Task directions: Your task is to filter the entries and copy every line containing the string "down".

Data records:
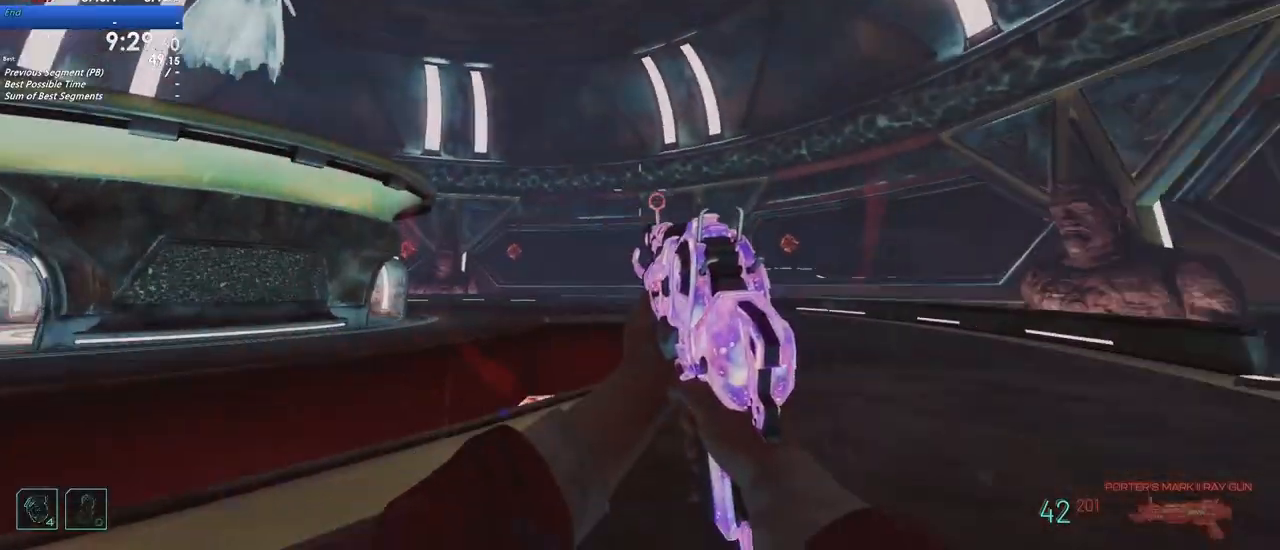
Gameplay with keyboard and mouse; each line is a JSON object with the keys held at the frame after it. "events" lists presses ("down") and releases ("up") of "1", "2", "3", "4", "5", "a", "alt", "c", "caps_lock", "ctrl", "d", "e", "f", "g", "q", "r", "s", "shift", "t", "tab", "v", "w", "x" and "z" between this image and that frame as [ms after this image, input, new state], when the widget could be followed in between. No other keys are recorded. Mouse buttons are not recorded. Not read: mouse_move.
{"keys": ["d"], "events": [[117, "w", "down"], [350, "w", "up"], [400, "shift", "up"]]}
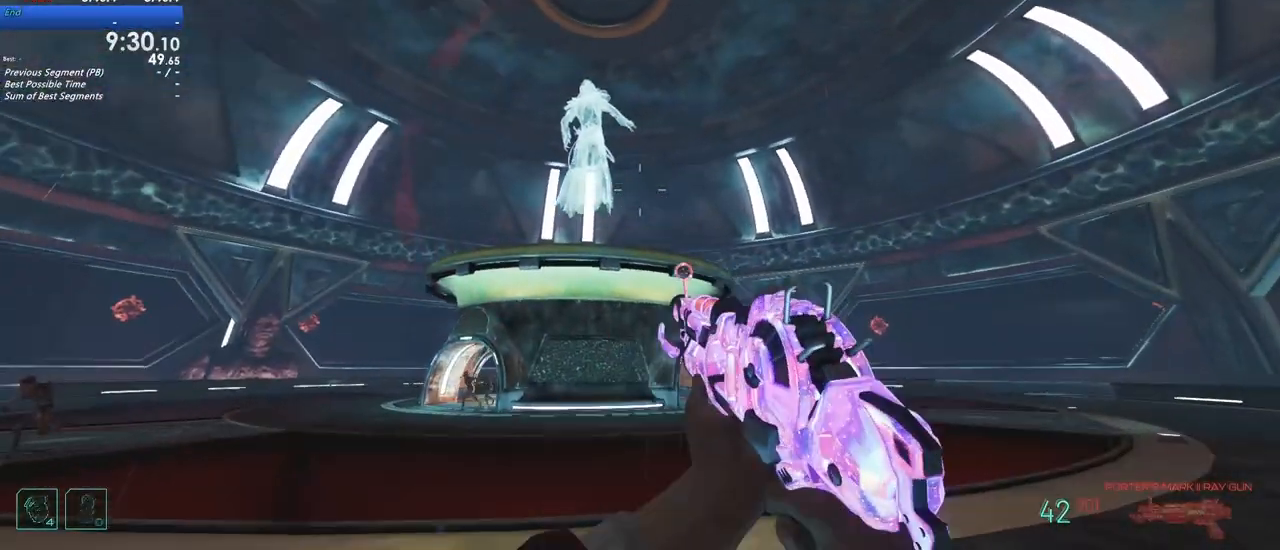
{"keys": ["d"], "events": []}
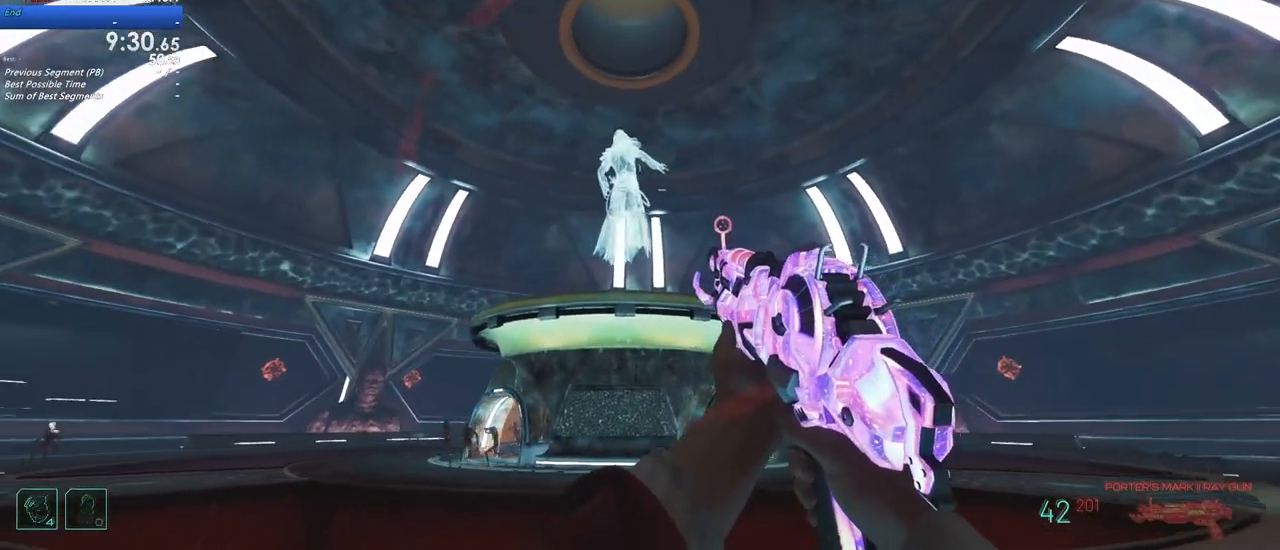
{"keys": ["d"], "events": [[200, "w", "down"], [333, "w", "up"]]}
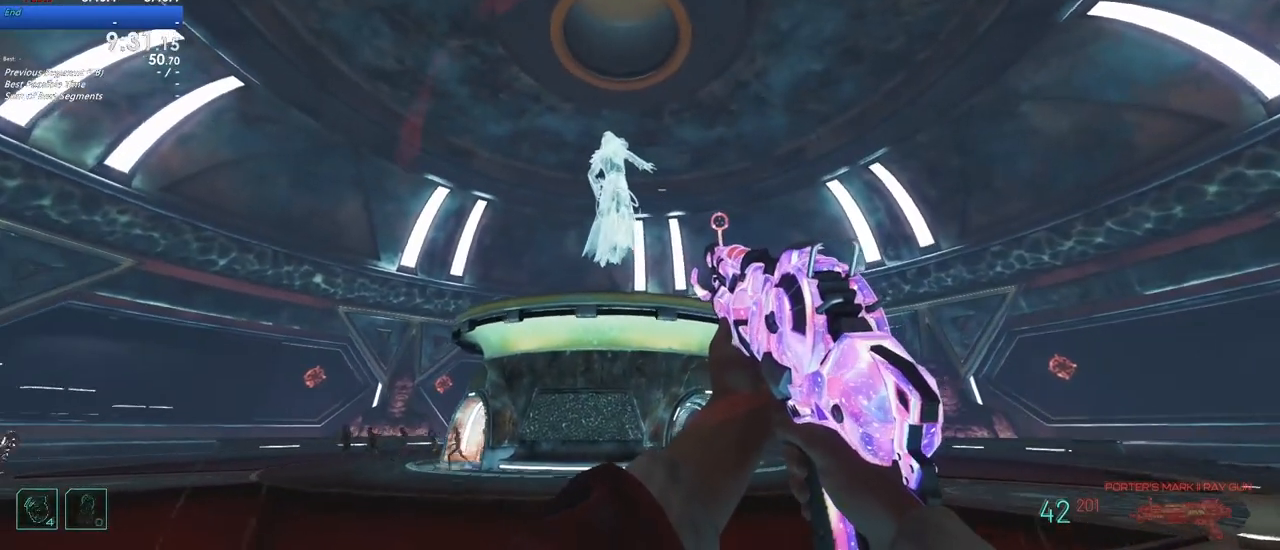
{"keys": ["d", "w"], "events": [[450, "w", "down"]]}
==
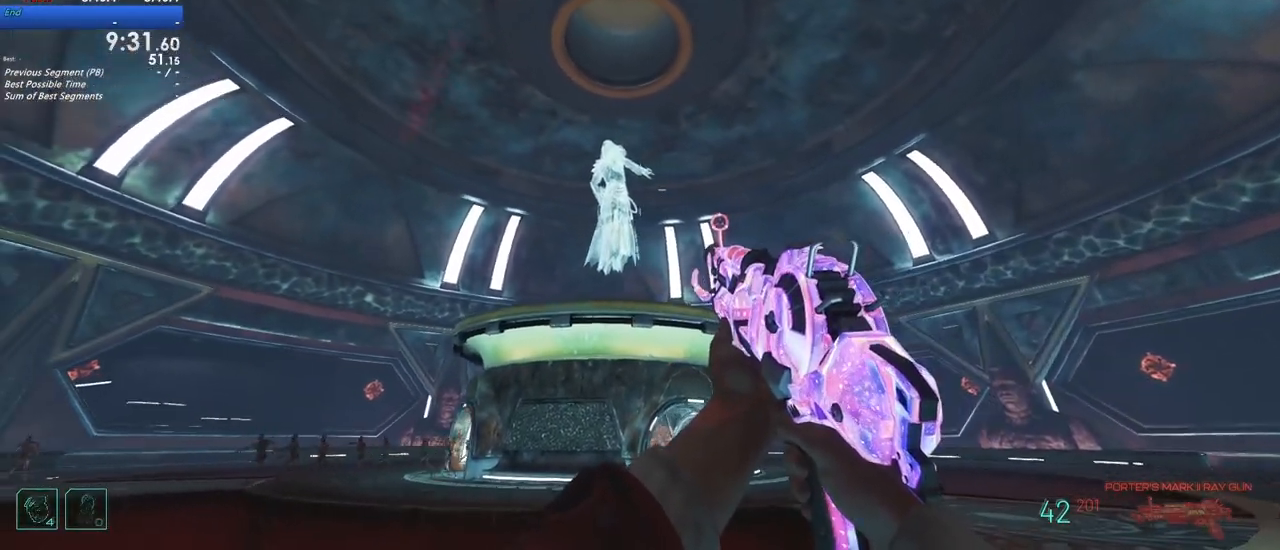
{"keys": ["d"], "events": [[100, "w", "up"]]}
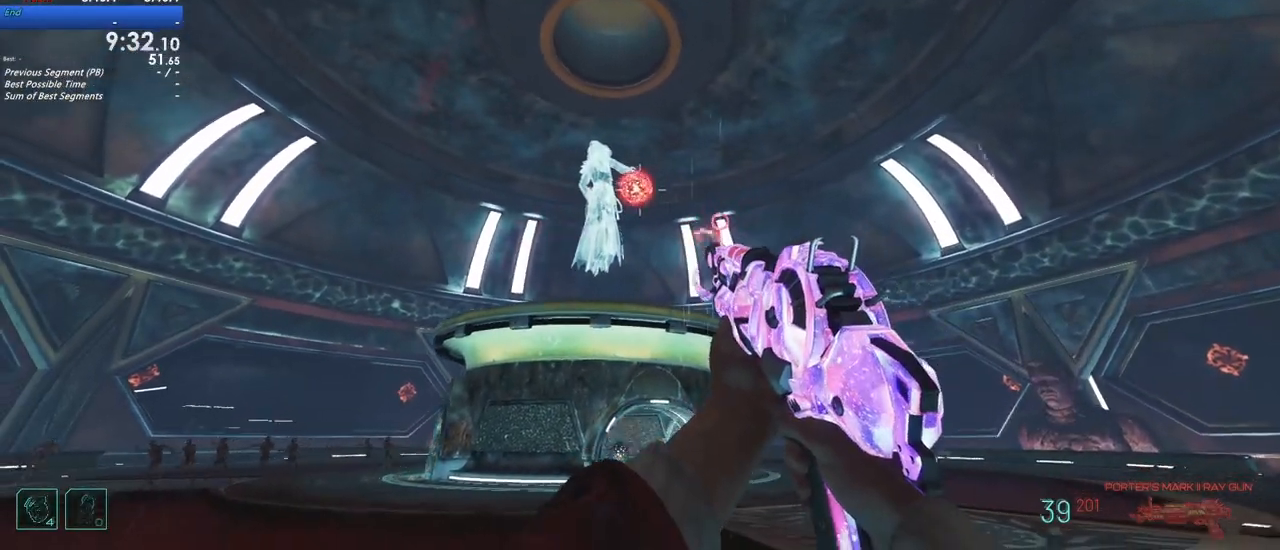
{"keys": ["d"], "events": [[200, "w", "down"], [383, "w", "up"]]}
---
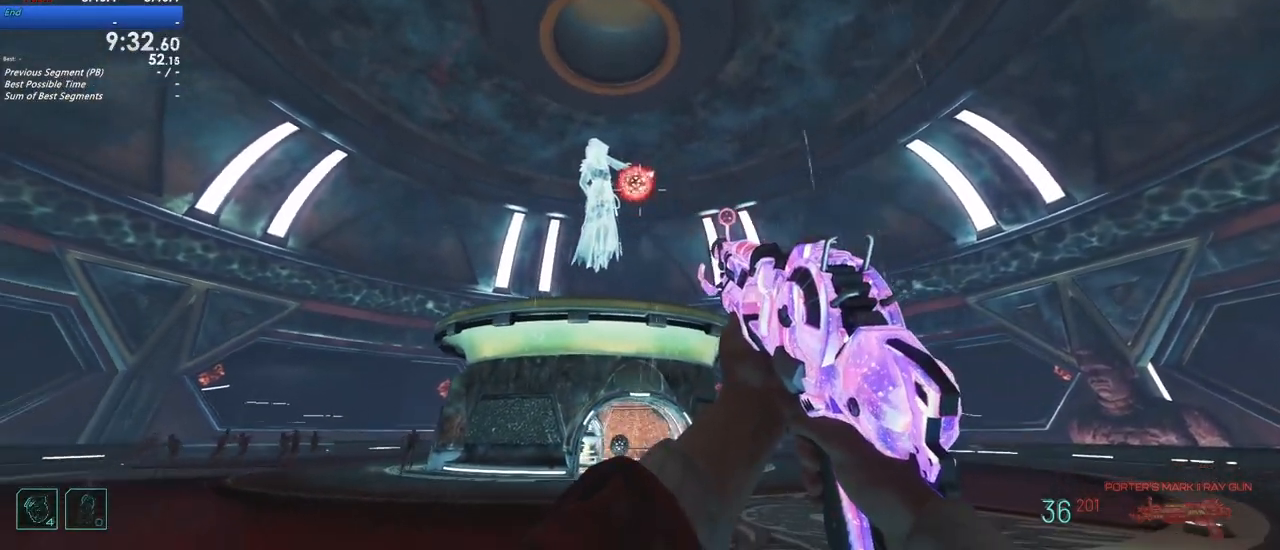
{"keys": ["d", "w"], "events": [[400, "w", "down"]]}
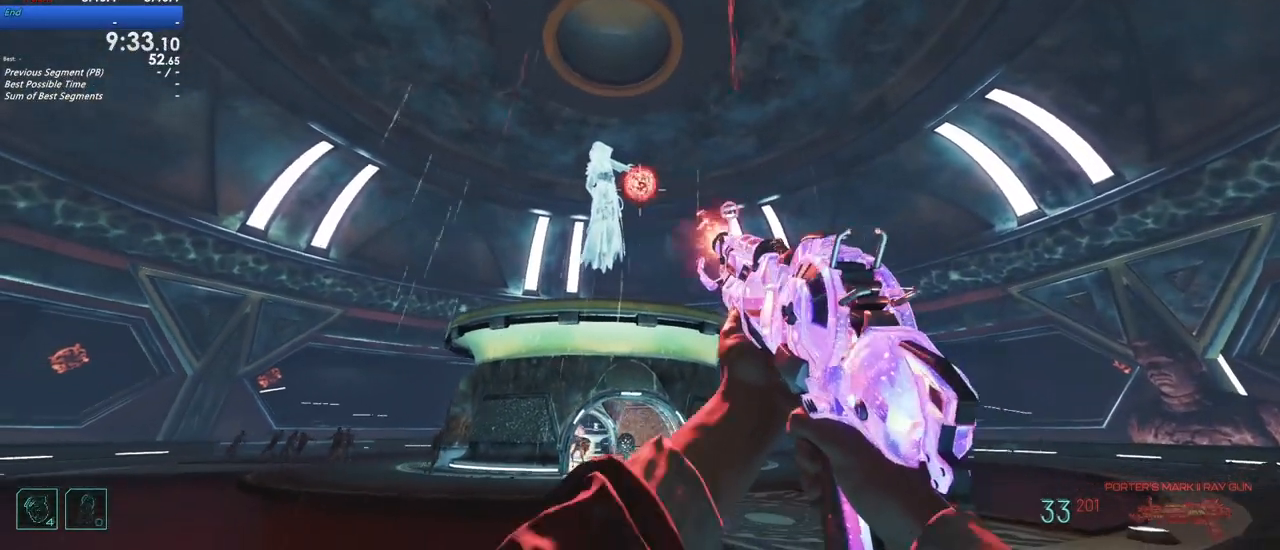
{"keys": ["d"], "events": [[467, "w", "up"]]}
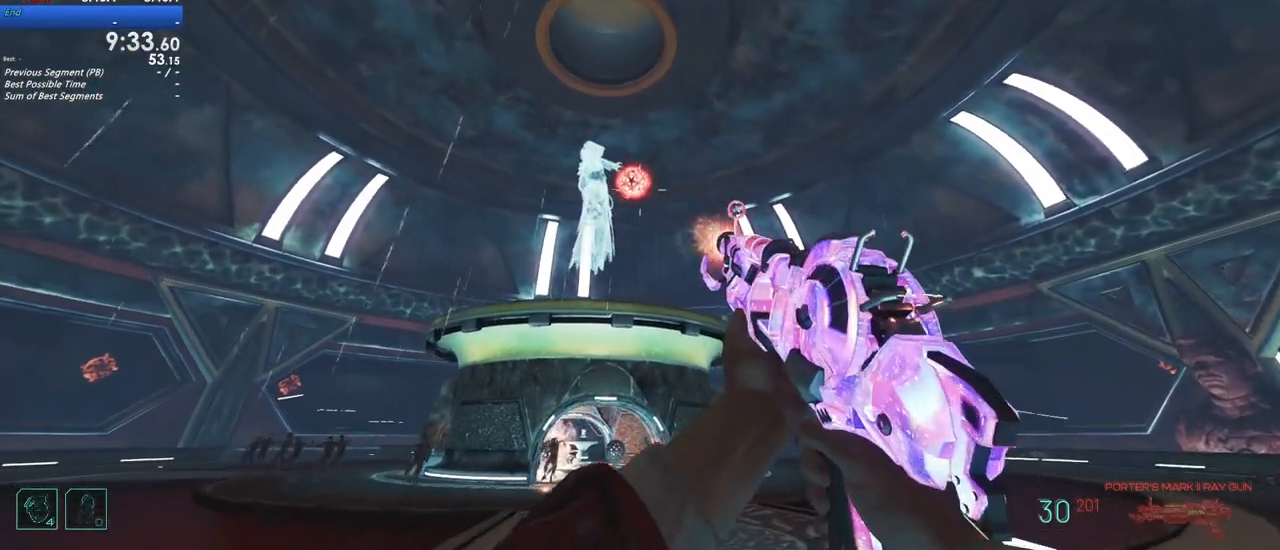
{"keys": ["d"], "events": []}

Response to this exercise:
Gameplay with keyboard and mouse; each line is a JSON object with the keys held at the frame after it. "events" lists presses ("down") and releases ("up") of "1", "2", "3", "4", "5", "a", "alt", "c", "caps_lock", "ctrl", "d", "e", "f", "g", "q", "r", "s", "shift", "t", "tab", "v", "w", "x" and "z" between this image and that frame as [ms after this image, input, new state], when the widget could be followed in between. No other keys are recorded. Mouse buttons are not recorded. Not read: mouse_move.
{"keys": ["d"], "events": [[117, "w", "down"], [350, "w", "up"], [400, "shift", "up"]]}
{"keys": ["d"], "events": [[200, "w", "down"], [333, "w", "up"]]}
{"keys": ["d", "w"], "events": [[450, "w", "down"]]}
{"keys": ["d"], "events": [[200, "w", "down"], [383, "w", "up"]]}
{"keys": ["d", "w"], "events": [[400, "w", "down"]]}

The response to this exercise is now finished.